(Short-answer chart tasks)
•••

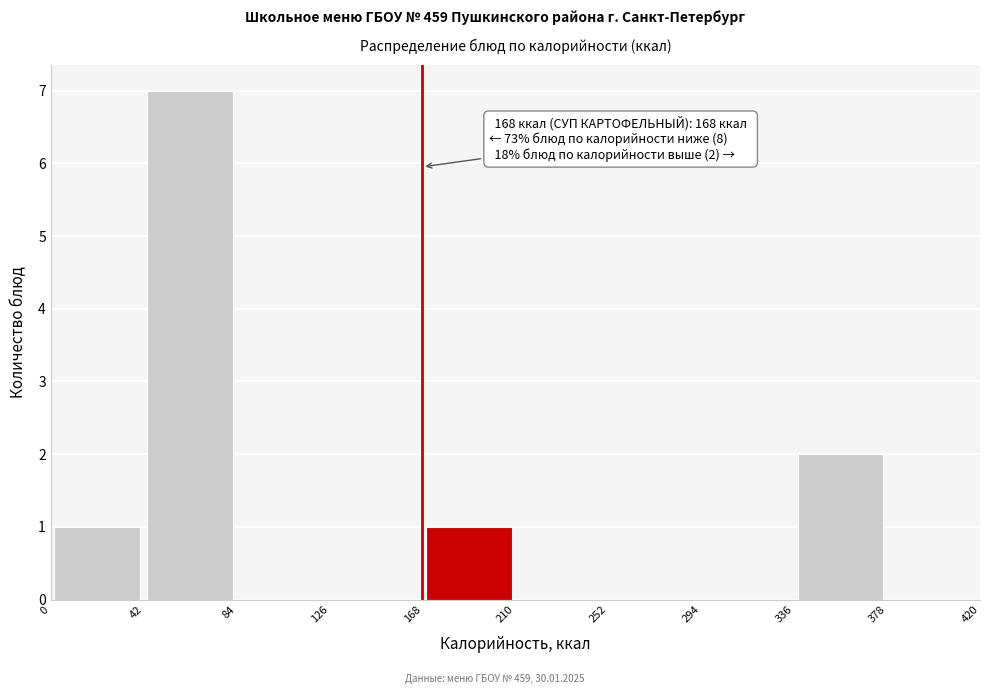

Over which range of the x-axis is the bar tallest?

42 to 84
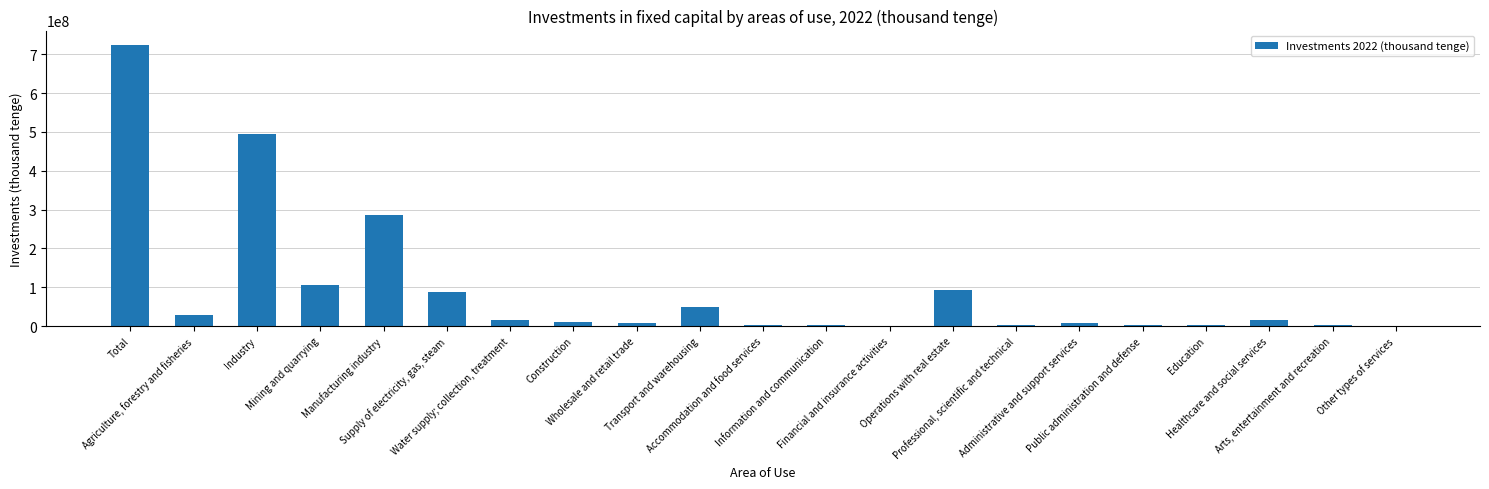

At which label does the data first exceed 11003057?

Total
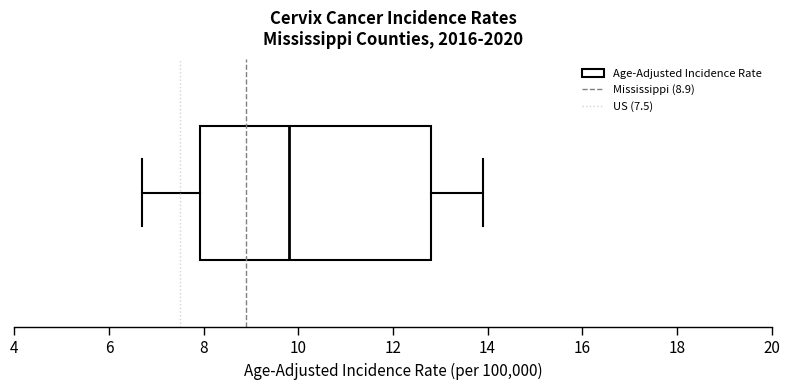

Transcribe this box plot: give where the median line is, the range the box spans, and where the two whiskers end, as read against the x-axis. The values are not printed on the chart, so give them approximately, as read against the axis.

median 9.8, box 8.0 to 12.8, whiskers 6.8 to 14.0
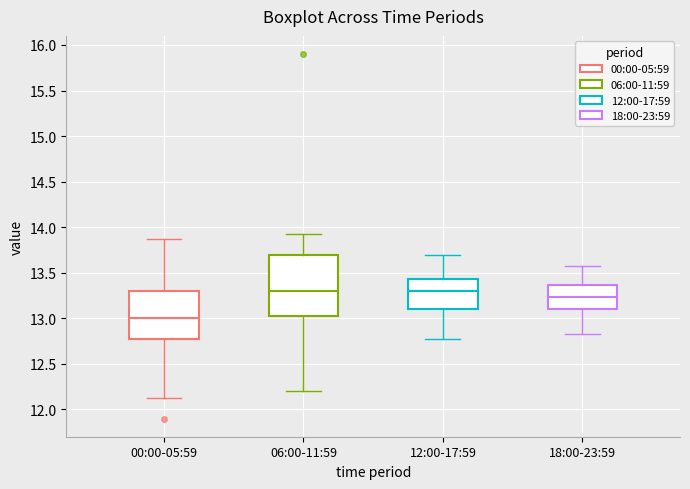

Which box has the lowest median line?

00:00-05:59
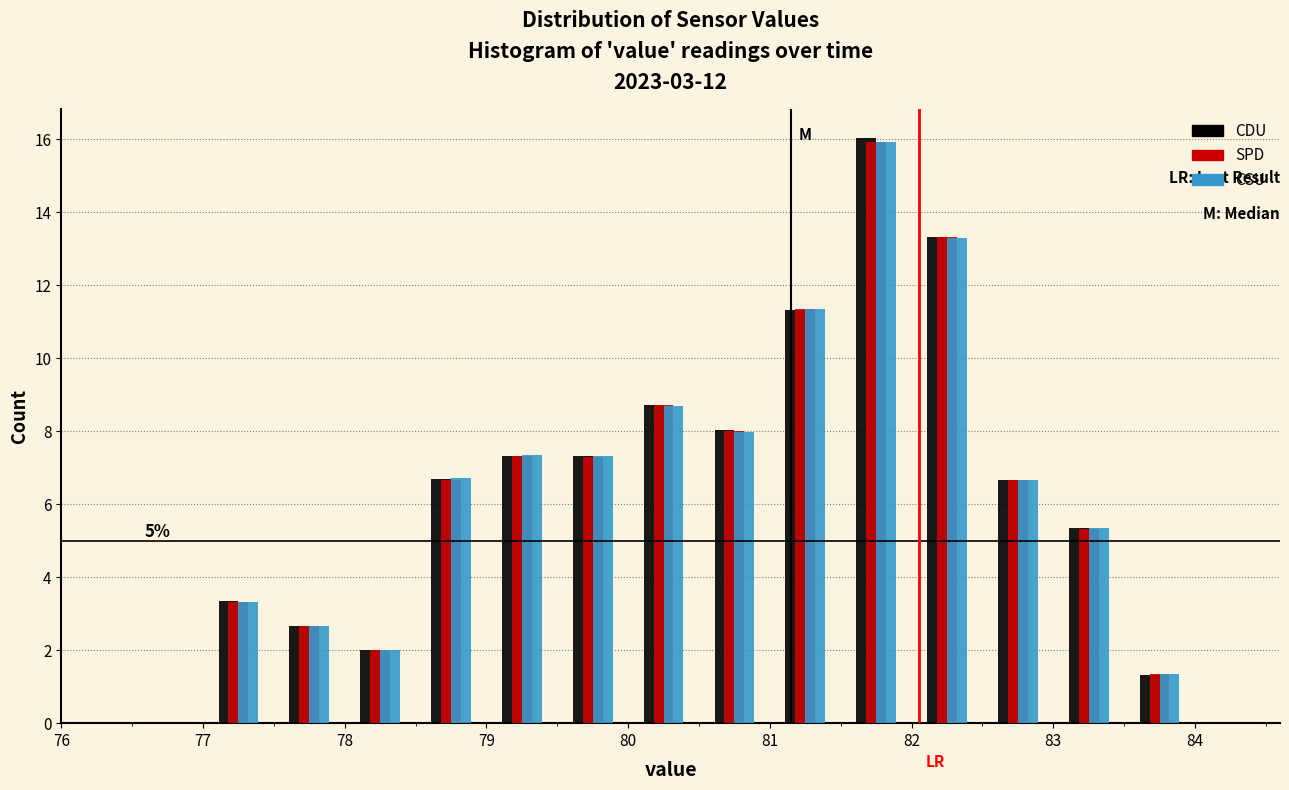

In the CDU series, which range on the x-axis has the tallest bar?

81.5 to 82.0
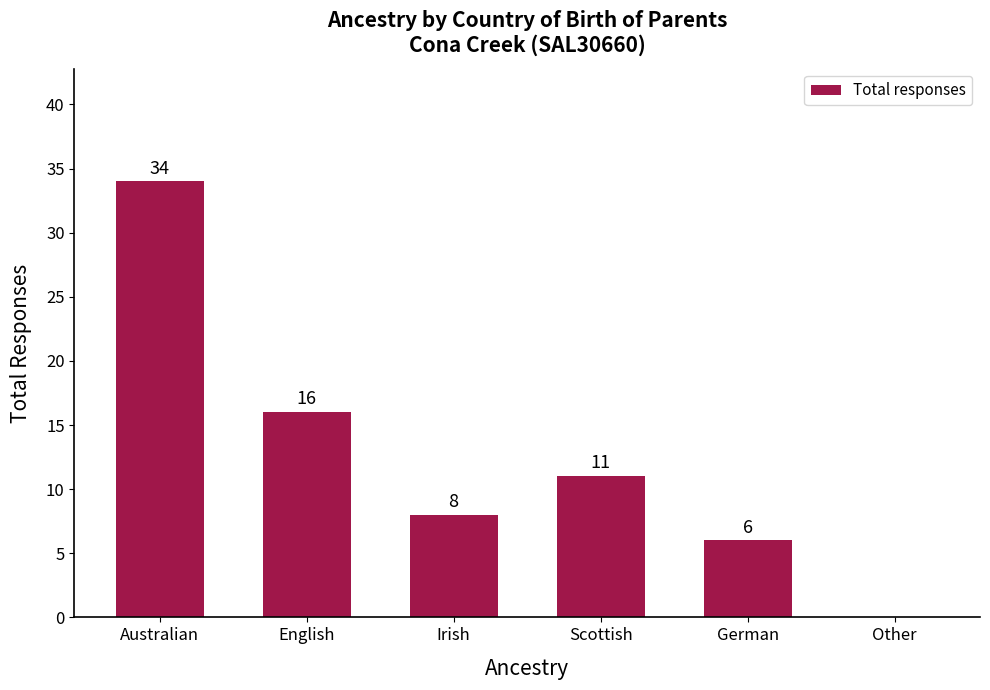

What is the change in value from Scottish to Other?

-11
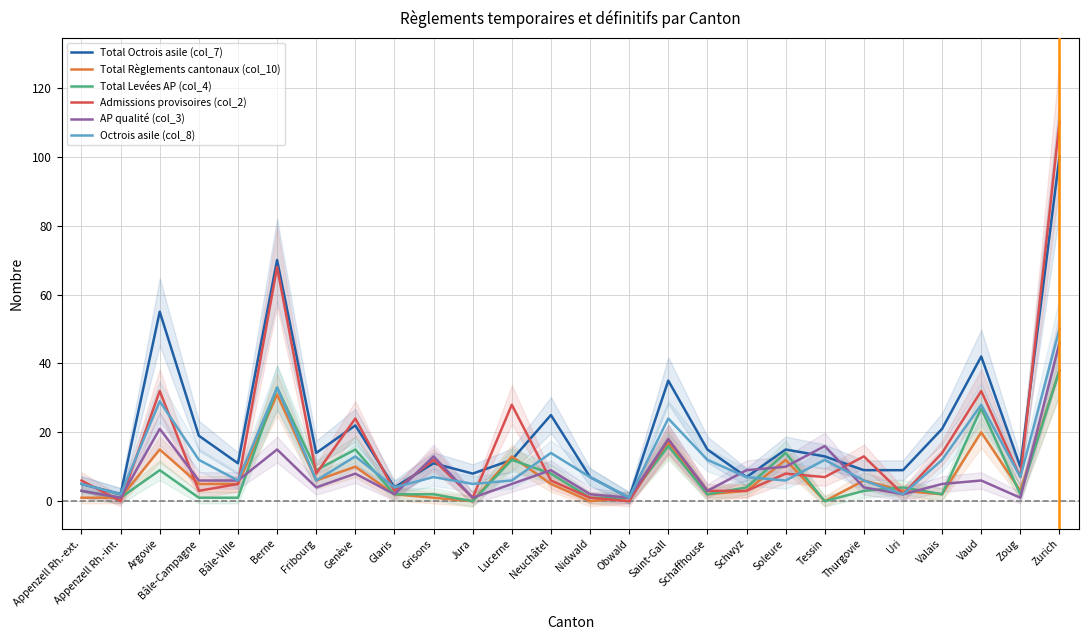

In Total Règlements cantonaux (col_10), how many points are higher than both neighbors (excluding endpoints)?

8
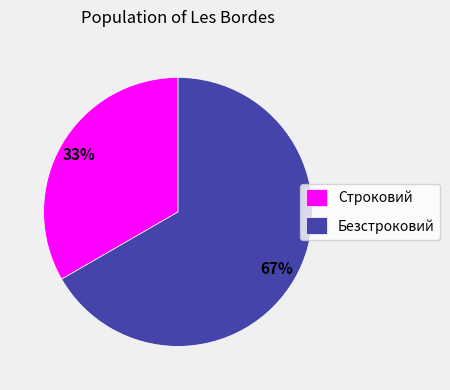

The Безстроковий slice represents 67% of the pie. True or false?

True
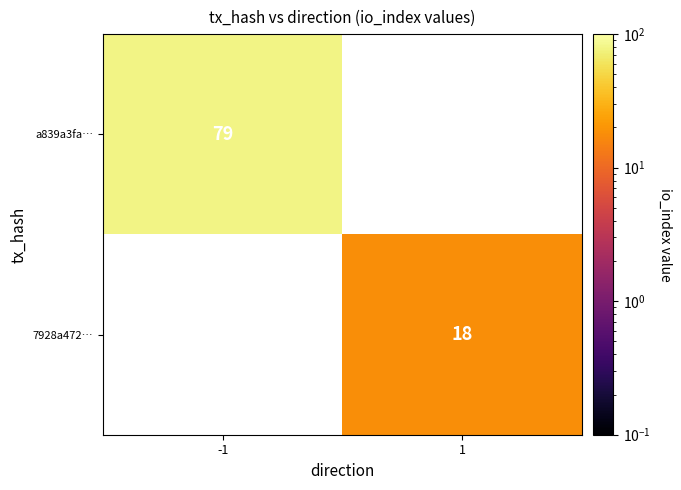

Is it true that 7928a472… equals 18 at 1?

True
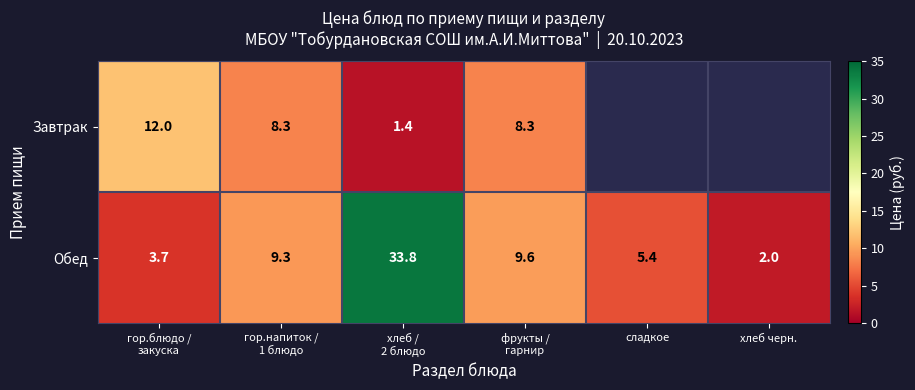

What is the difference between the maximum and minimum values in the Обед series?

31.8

•••

## Work order
Switch every "x-axis" in the material to "horizontal axis", keep everything else unchanged, and leave the pictures out of your answer.

## Reply to the exercise
Over which range of the horizontal axis is the bar tallest?

42 to 84

At which label does the data first exceed 11003057?

Total

Transcribe this box plot: give where the median line is, the range the box spans, and where the two whiskers end, as read against the horizontal axis. The values are not printed on the chart, so give them approximately, as read against the axis.

median 9.8, box 8.0 to 12.8, whiskers 6.8 to 14.0

Which box has the lowest median line?

00:00-05:59

In the CDU series, which range on the horizontal axis has the tallest bar?

81.5 to 82.0

What is the change in value from Scottish to Other?

-11

In Total Règlements cantonaux (col_10), how many points are higher than both neighbors (excluding endpoints)?

8

The Безстроковий slice represents 67% of the pie. True or false?

True

Is it true that 7928a472… equals 18 at 1?

True

What is the difference between the maximum and minimum values in the Обед series?

31.8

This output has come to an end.